**Exercise objective:** Continue the article about Zakopane businesses defying the lockdown, starting after its final sentence.

Highlanders in Poland’s “winter capital” of Zakopane are rebelling against lockdown, with hundreds of businesses vowing to reopen in defiance of government restrictions.
Sebastian Pitoń, who has emerged as leader of the Górlaskie Veto — Highlanders’ Veto — movement, was previously best known as an architect whose Tolkienesque designs were the subject of a Snopes article, as some people had doubted that viral images of his beautiful if eccentric traditional buildings were real.
Now, he cuts an exotic figure in the international media, holding press conferences in the traditional dress of Poland’s southern highlanders as ad hoc spokesman of some 200 businesses which have promised to “end this madness”.
Pitoń, who believes the lockdowns are “destroy[ing] Poland and Polishness” and will “destroy the middle class, small and medium-sized enterprises and kill several hundred people a day” if they continue, says the entrepreneurs he represents “are this determined because they realise they won’t survive another month – so they have no choice.”
Zakopane is heavily reliant on tourism, and in particular on the skiing season, so has been hit hard by restrictions designed to combat the Wuhan virus pandemic.

Data items:
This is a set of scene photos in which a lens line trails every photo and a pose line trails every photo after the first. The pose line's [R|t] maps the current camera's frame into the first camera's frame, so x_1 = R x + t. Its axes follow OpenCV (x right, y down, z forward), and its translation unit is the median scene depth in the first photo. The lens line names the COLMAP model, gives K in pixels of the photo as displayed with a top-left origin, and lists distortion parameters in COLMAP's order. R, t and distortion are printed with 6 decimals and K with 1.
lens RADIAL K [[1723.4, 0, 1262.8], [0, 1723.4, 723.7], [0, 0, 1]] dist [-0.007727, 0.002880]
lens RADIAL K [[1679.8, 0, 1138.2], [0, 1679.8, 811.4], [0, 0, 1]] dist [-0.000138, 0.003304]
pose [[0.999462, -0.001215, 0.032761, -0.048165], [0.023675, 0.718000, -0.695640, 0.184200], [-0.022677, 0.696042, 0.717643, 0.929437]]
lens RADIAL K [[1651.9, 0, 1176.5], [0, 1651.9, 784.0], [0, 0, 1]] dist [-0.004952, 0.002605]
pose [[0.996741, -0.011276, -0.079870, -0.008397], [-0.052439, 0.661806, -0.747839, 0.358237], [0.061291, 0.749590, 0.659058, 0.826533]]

**Your response:**
“This is our last chance to veto this government policy, which is ruining us,” Pitoń has said — and, perhaps slightly cheekily, invited Polish president Andrzej Duda to come down to the Tatra mountains for a skiing trip himself, saying he could become a modern-day Casimir — a legendary Polish ruler remembered as “the Restorer” for returning from exile to reunite much of his realm a thousand years ago.
While Poland moved quickly to ban travel from coronavirus hotspots in the early stages of the pandemic and was an early adopter of masking rules, its lockdowns have not been as stringent as in some countries, and the national-conservative government has announced 1 billion złoty (£196 million) in state assistance for highlanders impacted by closures — but Pitoń has dismissed the funding as “scraps” and akin to bribing the public with their own money.
“I hope our action… will make all of central Europe get off this crazy train which is heading for destruction,” the lockdown rebel said.